![Biodiversity: Shamans, Guides for Research?](https://img.passeportsante.net/1000x526/2015-11-09/i37462-biodiversite-les-chamans-des-guides-pour-la-recherche.gif)
October 29, 2003 – Many researchers say that the relationship of trust that exists between a healer and his patient is essential to healing.
Without it, the remedies offered by the healer might not work … especially since it takes from the start a good dose of confidence to accept that a moss collected on a wet rock can really cure this diarrhea and these headaches that assail us.
However, it should not be deduced from this that the “power” of healers is only a variant of the placebo effect. Pharmaceutical companies have already derived dozens of medicines from herbal remedies identified by shamans.
“Traditional knowledge can be a useful guide for scientific research,” said Valerie Assinewe, a Native American who teaches at McGill University, at the Ottawa Biodiversity and Health Symposium.
Examples of this abound. Thus, recently, researchers1.2 looked at 14 medicinal plants used by Indonesian healers in the fight against malaria. They found that eight of them did indeed have antimalarial properties (one of them would even be as effective as quinine) and that two others had other properties.
Another researcher has meanwhile tested in the laboratory3 the antifungal properties of plants used by certain Native American peoples in eastern Canada. He found that the more potent the properties of a plant, the more it was used by shamans, which would provide scientific justification for the traditional use of certain plants.
Jean-Benoit Legault – PasseportSanté.net
1. Leaman DJ, Arnason JT, Yusuf R, Sangat-Roemantyo H, Soedjito H, Angerhofer CK, Pezzuto JM. Malaria remedies of the Kenyah of the Apo Kayan, East Kalimantan, Indonesian Borneo: a quantitative assessment of local consensus as an indicator of biological efficacy.

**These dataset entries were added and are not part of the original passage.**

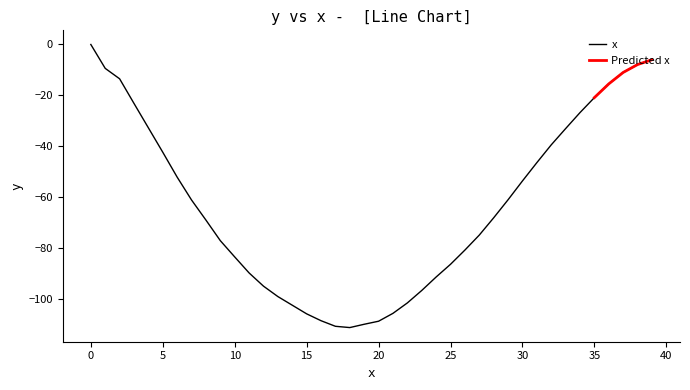

How many values are below zero?

39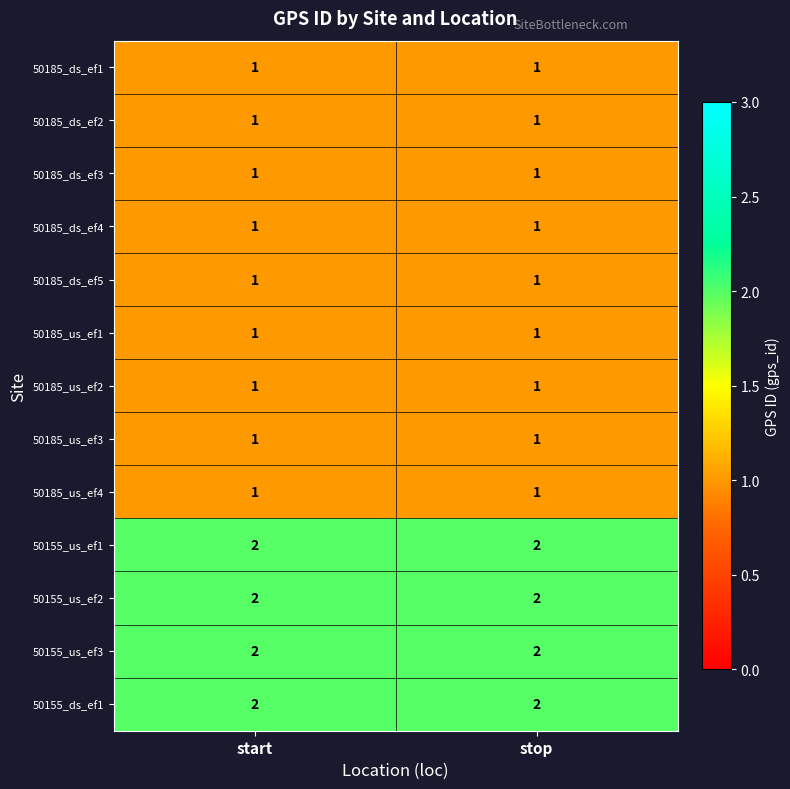

At how many categories does at least one series exceed 1?

2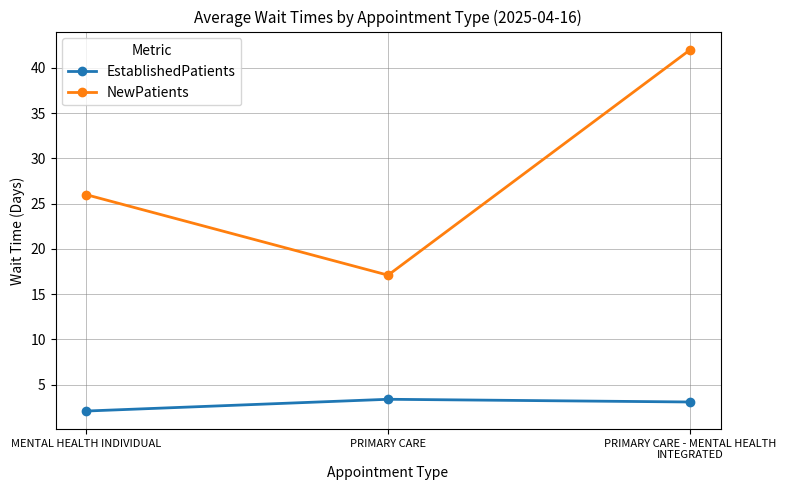

Which label corresponds to the smallest value in the chart?

MENTAL HEALTH INDIVIDUAL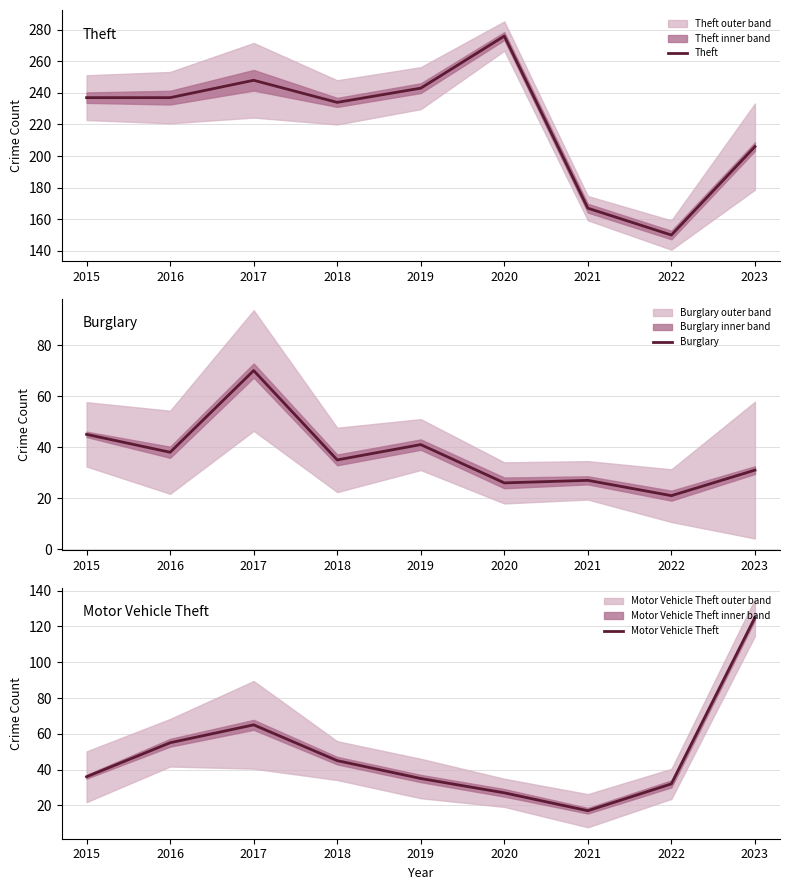

At which label is Theft closest to 213?

2023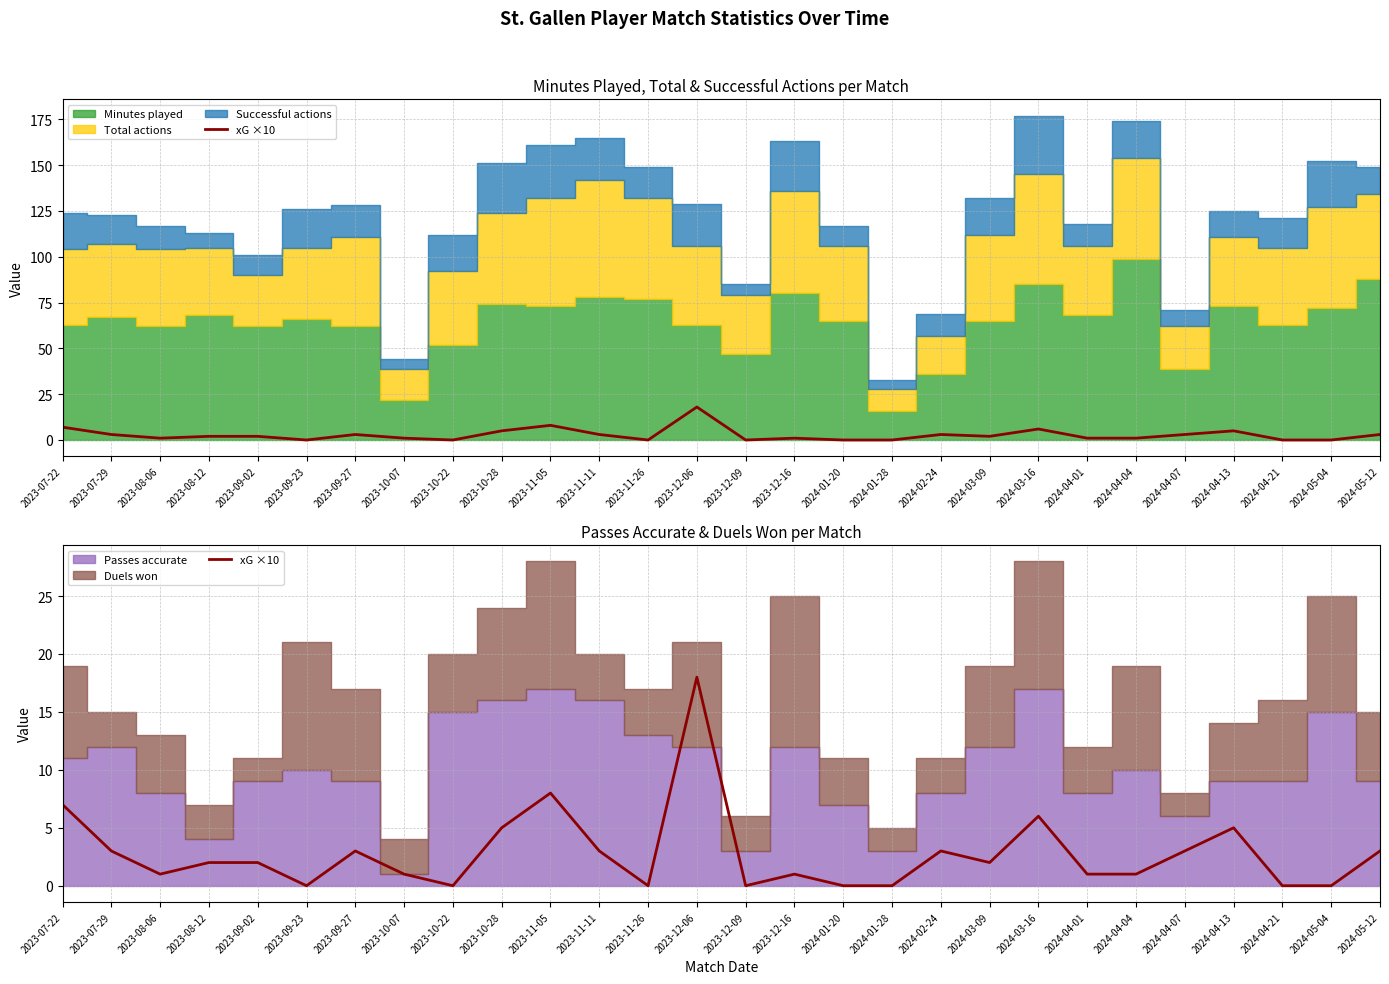

How many values are below 2?

13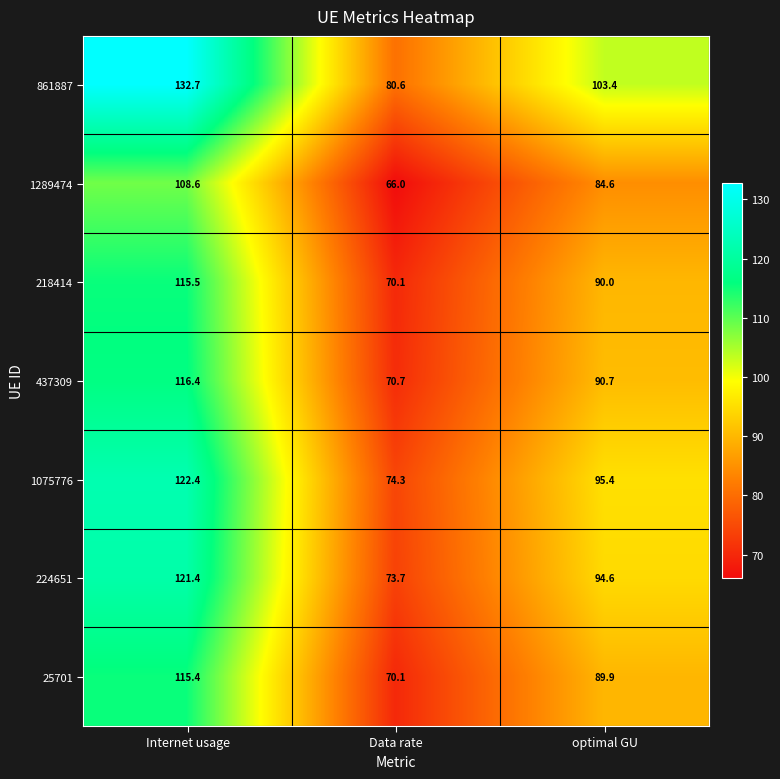

True or false: 1289474 has a value of 58.5 at optimal GU.

False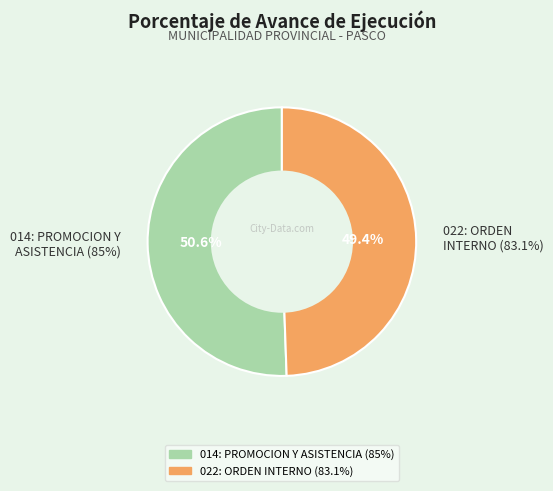

Which has a higher value, Row 1: PROTECCION Y PREVISION SOCIAL
(022: ORDEN INTERNO) or Row 0: PROTECCION Y PREVISION SOCIAL
(014: PROMOCION Y ASISTENCIA)?

Row 0: PROTECCION Y PREVISION SOCIAL
(014: PROMOCION Y ASISTENCIA)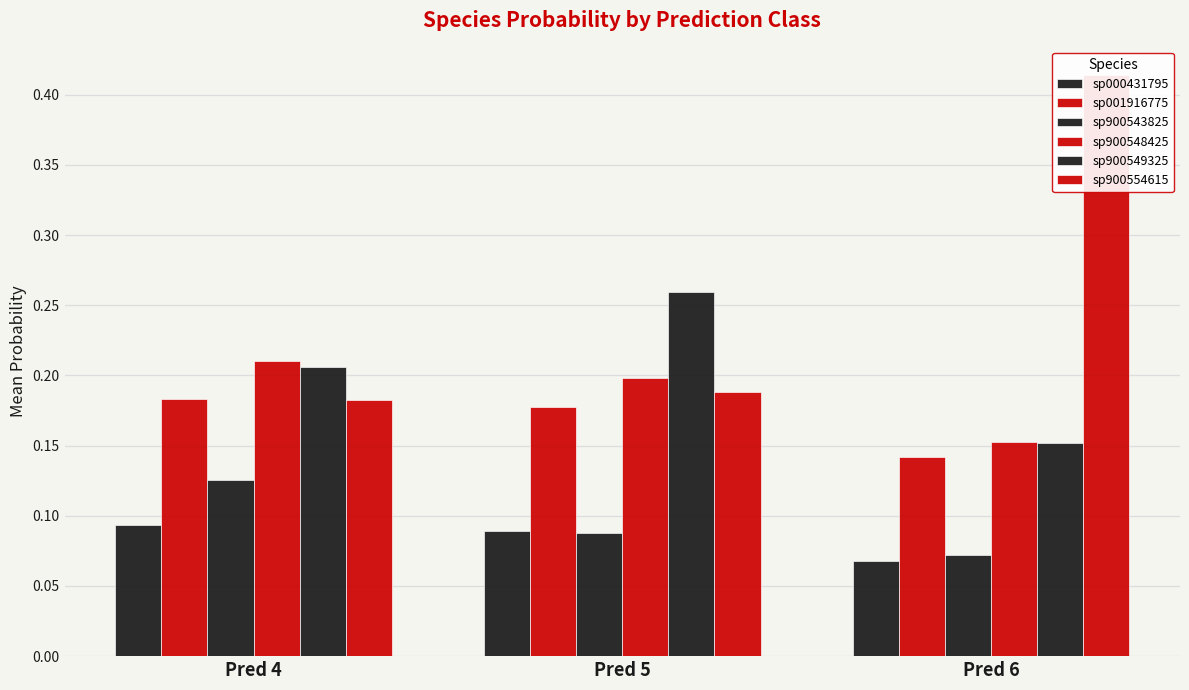

Count the number of categories in the chart.

3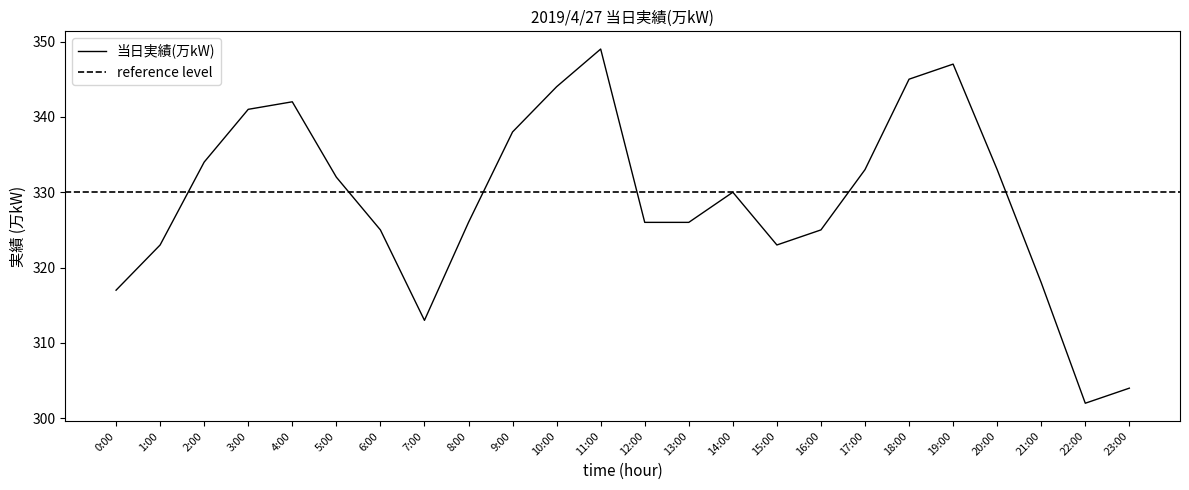

The value at 20:00 is 333. True or false?

True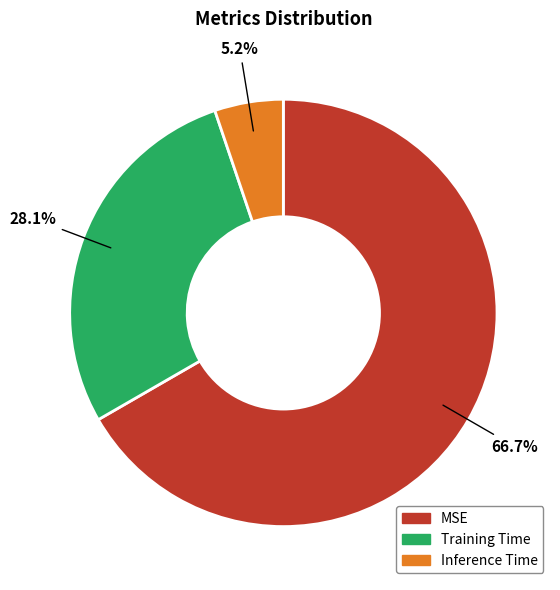

To the nearest percent, what percentage of the pie is Inference Time?

5%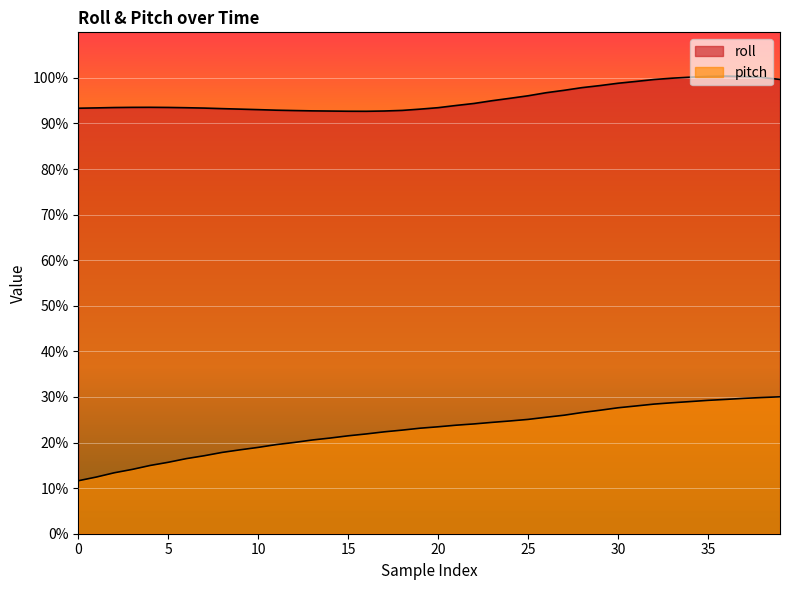

At which label does pitch first exceed 23?

19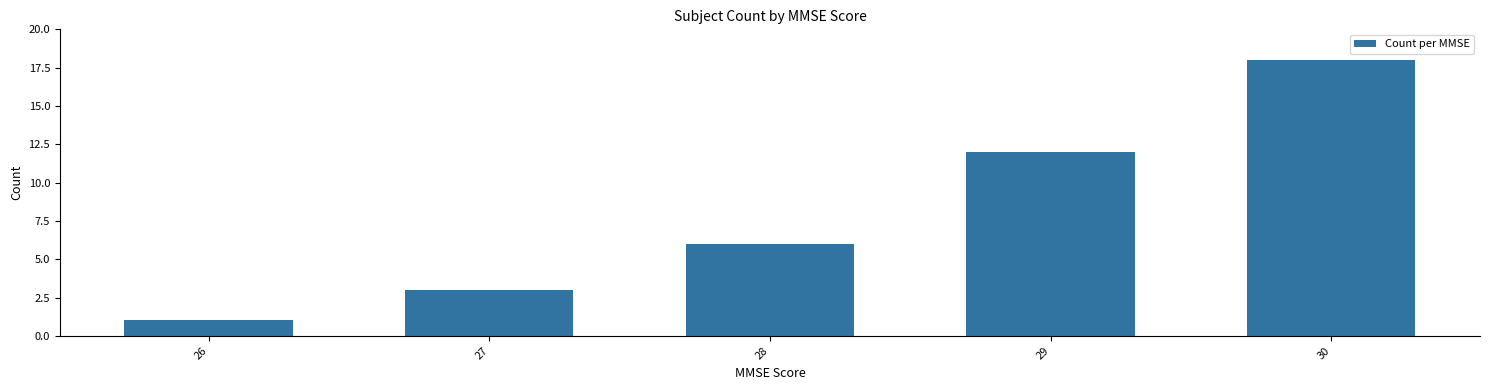

What is the sum of all values?

40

J Ethnopharmacol 1995 Nov 17; 49 (1): 1-16.
2. Omar S, Zhang J, MacKinnon S, Leaman D, Durst T, Philogene BJ, Arnason JT, Sanchez-Vindas PE, Poveda L, Tamez PA, Pezzuto JM. Traditionally-used antimalarials from the Meliaceae. Curr Top Med Chem 2003; 3 (2): 133-9.
3. Jones NP, Arnason JT, Abou-Zaid M, Akpagana K, Sanchez-Vindas P, Smith ML. Antifungal activity of extracts from medicinal plants used by First Nations Peoples of eastern Canada. J Ethnopharmacol 2000 Nov; 73 (1-2): 191-8.